**FRAGMENTO:**
********
El Sino ineluctable acecha en el camino.
La libertad es fantasmagoría;
la vida... un mirar en el abismo;
el amor... el salto que aniquila.

El Ser nunca fue más que la Nada.
El Todo resultó ser el No Ser.

                                                                                  Juan José Gómez Tornero


lunes, 9 de mayo de 2016

A ti...



A ti, rígida y vieja
que aguantas el vaivén de los vientos,
que impertérrita desafías al huracán;
cuánto daría por parecerme a ti,
por ser enhiesto y firme como tú.

Cómo quisiera, a través de los siglos,
a través de mil eras, enfrentarme a ella,
sin caer de rodillas suplicante,
sin desear más un beso de su boca.

Cuánto gustara yo de ser como tú, montaña,
que no conoces,
que no sientes dolor,
que eres muda, inerte, fría... y eterna.


                                                                                                                    Juan José Gómez Tornero

domingo, 1 de mayo de 2016

Nihilismo vespertino de domingo

"Ser-ahí significa estar sosteniéndose dentro de la nada." M. Heidegger

Domingo, seis de la tarde: una inmensa nada por delante. Pero...¿acaso puede ser la nada inmensa? Inmenso más bien debería de ser el todo; y, sin embargo, el todo limita con la nada, que quizá sea más inmensa que él.

Decía que son las seis de la tarde, y que es domingo. Ya he tomado el último café de la semana y me dirijo hacia mi casa. ¿Qué haré ahora? ¿En qué me entretendré? ¿Con qué mataré este tiempo muerto? ¿Cómo llenaré esta nada? ¿Acaso se puede llenar la nada? Supongo que no. Para llenarla tendría que ser algo. Además, ¿no habíamos quedado en que la nada era más inmensa que todo cuanto hay? Pero, si esto es así, a la nada, nada podría llenarla; ni tan siquiera el todo. Y ¿qué es el todo, si la nada lo abarca y tal vez lo incluye? 

Si me oyera mi profesor de metafísica, aparte de suspenderme, me diría con esa voz que pareciera existir sólo para ser irónica, que "la nada no es nada. No puede incluir al todo. El Ser es, y el no-ser, no es. No hay nada fuera del Ser". A lo que Heidegger podría responder que la nada es lo que hace posible que se manifieste lo que es.

En fin, supongo que llegaré a mi casa y oiré algo de música o leeré alguna página de algún libro, seguramente de Nietzsche. Al fin y al cabo es el mejor autor para intentar superar este nihilismo vespertino de domingo. Pero, aún así, tengo la sensación de que por muchas cosas que haga para no verme definitivamente catapultado al vacío, siempre quedará ese hueco irredento en el alma que nada podrá llenar. Y es que ni se puede, ni se debe huir del vacío, pues es donde se nos desvela el sentido de nuestra existencia.

De momento me he detenido, y con la brisa suave de la tarde me ha llegado esa inconfundible sensación de angustia, de estrechura. He tenido la sensación de que el mundo estaba pleno y de que a mi tan solo me esperaba la nada. Y mi garganta se ha hecho nudo; y el camino hasta mi casa se ha hecho largo.
********
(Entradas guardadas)
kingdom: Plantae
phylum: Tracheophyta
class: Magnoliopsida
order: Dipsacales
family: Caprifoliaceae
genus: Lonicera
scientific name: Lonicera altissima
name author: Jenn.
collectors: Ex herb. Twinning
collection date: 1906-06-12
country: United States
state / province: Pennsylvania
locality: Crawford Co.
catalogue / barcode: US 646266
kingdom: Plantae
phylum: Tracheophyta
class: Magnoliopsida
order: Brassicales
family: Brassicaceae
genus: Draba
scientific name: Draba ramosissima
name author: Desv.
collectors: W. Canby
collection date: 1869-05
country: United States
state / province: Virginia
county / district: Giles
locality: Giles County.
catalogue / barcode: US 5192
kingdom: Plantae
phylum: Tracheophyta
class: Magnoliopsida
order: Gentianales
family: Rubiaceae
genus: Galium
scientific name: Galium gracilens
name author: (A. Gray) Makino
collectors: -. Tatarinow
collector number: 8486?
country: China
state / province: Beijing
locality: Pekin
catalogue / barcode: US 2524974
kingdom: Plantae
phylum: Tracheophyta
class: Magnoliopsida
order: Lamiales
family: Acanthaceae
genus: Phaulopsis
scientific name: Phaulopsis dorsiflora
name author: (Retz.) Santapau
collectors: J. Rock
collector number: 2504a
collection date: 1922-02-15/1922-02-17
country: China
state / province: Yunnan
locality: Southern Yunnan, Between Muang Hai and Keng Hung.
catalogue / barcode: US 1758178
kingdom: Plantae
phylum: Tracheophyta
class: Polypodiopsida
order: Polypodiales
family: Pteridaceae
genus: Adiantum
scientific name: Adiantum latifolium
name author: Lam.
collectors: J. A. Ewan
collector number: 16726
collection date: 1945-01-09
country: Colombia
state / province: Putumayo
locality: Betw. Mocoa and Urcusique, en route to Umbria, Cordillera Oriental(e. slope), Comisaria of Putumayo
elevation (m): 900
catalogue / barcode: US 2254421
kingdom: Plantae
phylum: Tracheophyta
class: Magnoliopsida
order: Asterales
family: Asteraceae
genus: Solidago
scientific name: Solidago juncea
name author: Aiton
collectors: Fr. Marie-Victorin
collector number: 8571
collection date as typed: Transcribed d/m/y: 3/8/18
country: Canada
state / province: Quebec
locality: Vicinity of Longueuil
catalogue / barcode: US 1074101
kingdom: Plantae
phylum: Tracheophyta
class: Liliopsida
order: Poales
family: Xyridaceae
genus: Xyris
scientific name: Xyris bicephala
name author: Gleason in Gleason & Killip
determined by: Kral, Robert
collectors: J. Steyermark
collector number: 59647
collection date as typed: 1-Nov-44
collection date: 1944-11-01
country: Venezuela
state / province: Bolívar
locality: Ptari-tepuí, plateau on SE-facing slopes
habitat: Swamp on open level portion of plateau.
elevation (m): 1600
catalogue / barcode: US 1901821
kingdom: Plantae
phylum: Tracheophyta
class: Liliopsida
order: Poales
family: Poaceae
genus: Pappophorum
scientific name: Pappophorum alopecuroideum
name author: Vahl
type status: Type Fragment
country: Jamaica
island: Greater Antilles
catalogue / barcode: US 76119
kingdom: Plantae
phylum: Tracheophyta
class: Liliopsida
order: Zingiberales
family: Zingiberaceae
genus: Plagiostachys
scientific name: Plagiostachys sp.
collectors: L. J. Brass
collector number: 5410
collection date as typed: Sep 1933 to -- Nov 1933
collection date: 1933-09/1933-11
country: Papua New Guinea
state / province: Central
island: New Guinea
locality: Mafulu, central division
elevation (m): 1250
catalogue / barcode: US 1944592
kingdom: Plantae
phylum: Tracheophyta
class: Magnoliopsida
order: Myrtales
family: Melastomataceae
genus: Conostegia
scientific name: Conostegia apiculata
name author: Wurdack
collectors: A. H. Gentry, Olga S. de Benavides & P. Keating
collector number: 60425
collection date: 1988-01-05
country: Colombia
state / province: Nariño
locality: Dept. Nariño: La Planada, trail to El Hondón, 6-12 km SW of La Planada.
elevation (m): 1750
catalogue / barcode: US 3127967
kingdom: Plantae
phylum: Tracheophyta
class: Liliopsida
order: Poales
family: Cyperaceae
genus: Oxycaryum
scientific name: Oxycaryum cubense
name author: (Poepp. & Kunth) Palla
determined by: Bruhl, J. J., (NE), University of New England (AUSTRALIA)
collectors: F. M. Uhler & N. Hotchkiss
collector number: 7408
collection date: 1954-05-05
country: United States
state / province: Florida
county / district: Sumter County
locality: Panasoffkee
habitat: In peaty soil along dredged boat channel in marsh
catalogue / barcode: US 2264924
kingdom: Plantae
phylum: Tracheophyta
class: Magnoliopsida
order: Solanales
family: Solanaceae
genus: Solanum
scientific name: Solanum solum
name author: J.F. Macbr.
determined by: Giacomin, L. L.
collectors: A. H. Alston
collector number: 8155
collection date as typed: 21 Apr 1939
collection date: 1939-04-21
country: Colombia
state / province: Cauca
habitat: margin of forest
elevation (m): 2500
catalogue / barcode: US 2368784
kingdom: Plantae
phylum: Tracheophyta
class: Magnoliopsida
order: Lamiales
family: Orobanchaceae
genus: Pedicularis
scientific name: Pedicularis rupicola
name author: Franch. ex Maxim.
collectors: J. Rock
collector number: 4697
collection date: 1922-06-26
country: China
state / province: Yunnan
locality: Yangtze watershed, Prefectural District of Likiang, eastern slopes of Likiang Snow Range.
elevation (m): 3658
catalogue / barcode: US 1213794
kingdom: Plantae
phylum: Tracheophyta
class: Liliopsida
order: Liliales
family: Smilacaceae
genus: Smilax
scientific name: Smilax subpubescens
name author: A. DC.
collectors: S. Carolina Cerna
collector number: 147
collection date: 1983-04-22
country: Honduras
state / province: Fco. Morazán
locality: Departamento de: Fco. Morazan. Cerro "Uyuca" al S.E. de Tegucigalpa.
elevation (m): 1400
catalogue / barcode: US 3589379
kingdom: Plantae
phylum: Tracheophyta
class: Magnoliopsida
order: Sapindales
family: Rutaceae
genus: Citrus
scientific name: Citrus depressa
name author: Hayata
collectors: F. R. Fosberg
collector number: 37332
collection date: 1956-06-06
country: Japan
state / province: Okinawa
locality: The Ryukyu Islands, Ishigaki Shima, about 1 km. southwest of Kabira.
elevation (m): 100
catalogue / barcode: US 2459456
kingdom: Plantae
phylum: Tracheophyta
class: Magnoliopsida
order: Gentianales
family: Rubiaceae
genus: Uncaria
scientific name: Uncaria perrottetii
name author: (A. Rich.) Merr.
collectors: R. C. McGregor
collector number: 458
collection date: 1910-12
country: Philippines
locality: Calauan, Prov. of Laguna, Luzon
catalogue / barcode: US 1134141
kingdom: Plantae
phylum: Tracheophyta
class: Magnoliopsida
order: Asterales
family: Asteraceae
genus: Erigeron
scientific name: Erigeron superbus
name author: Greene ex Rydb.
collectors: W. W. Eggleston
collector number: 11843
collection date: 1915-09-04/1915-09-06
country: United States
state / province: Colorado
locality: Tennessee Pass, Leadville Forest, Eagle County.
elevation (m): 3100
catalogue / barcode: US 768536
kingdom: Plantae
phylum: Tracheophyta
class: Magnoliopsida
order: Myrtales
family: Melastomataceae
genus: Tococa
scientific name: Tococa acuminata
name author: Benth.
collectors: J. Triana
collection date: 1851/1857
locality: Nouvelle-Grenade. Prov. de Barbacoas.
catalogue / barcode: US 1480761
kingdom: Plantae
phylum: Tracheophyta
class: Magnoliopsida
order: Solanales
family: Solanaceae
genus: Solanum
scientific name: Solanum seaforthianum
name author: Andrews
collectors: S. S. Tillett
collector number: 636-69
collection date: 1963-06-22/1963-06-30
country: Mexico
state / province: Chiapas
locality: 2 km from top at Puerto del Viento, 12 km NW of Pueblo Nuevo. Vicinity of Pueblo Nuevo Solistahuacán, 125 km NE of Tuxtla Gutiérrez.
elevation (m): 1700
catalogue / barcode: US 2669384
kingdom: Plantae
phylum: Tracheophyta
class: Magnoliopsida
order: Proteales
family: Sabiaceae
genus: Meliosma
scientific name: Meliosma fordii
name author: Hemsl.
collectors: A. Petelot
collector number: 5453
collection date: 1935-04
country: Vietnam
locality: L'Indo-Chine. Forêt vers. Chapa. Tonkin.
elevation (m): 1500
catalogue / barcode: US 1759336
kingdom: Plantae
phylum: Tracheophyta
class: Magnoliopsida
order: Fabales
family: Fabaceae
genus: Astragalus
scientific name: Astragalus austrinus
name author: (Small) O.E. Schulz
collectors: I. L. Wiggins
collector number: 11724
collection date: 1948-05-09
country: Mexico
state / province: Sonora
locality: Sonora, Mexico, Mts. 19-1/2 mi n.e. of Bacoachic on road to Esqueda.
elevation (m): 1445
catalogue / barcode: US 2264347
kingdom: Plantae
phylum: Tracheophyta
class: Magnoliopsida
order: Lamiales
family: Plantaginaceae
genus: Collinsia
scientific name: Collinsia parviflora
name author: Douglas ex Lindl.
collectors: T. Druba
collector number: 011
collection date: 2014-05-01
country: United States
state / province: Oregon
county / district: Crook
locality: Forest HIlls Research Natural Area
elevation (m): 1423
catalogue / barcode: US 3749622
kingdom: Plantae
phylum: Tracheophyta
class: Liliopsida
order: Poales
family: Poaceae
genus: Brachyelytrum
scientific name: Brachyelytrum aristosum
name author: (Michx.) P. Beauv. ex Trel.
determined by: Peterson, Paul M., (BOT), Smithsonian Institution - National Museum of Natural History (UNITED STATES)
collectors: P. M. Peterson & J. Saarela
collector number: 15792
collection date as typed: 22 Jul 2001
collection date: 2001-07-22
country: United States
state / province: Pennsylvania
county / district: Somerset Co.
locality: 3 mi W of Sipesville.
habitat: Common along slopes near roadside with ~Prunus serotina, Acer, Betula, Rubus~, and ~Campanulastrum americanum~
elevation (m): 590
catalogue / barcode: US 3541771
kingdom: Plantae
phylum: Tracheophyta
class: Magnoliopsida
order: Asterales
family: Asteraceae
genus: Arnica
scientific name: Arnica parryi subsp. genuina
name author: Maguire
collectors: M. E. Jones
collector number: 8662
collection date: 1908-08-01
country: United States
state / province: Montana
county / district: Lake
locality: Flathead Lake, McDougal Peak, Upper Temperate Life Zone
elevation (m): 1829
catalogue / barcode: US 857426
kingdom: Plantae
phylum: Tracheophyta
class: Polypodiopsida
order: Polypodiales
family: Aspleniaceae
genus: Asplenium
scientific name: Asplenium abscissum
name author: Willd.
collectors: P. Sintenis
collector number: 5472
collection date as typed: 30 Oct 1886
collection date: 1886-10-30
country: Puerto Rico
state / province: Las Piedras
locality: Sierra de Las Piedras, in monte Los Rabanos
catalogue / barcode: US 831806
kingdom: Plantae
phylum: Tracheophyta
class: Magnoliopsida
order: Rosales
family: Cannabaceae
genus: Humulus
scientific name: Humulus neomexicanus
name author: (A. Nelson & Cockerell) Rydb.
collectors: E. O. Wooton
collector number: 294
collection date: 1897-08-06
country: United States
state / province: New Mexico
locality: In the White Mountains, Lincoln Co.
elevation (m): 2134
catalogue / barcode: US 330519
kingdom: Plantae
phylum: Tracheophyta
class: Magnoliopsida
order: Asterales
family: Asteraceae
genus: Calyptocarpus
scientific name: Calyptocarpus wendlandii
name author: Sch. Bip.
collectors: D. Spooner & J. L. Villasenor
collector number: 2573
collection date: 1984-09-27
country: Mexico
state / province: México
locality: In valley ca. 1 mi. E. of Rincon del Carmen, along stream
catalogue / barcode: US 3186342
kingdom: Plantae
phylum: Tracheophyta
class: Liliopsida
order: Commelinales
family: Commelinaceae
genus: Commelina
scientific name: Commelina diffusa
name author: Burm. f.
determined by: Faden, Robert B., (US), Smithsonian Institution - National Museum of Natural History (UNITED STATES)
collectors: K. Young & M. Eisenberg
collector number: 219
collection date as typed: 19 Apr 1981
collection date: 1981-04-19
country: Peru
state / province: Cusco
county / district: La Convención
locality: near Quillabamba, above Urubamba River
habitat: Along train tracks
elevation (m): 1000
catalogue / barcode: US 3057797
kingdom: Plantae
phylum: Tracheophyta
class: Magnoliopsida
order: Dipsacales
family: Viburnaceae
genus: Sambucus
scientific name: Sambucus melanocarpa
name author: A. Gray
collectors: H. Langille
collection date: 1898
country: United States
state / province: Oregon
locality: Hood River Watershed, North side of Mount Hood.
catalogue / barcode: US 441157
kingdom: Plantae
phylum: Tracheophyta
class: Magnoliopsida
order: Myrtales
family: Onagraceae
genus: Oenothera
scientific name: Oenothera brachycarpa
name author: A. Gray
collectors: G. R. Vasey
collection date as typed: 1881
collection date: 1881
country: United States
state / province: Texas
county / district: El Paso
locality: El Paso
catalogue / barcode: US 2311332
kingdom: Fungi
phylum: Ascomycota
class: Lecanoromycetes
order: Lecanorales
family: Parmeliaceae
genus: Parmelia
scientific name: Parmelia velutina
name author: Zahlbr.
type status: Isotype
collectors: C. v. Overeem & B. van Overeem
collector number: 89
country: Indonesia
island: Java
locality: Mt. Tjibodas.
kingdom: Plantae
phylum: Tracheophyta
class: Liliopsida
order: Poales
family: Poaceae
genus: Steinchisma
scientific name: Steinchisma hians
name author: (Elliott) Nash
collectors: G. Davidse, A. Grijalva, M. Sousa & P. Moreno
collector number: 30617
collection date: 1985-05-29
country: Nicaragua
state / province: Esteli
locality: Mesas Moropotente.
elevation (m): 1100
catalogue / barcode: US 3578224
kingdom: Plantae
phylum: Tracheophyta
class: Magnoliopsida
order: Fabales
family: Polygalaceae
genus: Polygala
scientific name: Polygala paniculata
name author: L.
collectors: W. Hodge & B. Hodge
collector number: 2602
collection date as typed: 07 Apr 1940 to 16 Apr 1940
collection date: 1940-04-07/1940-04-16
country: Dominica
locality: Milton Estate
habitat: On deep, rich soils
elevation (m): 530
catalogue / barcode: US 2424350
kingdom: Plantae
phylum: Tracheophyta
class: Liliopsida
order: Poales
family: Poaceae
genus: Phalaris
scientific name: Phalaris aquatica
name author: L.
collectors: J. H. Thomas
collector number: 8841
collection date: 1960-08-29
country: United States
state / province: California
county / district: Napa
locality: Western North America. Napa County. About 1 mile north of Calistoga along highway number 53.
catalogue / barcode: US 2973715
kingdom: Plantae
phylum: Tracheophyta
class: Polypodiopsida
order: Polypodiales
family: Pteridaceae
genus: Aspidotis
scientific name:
********
**OBJETIVO DEL EJERCICIO:** Según el fragmento, ¿qué día y a qué hora comienza la reflexión de "Nihilismo vespertino de domingo"? Los registros son un material independiente del fragmento.

**SOLUCIÓN DEL PROBLEMA:** Un domingo a las seis de la tarde.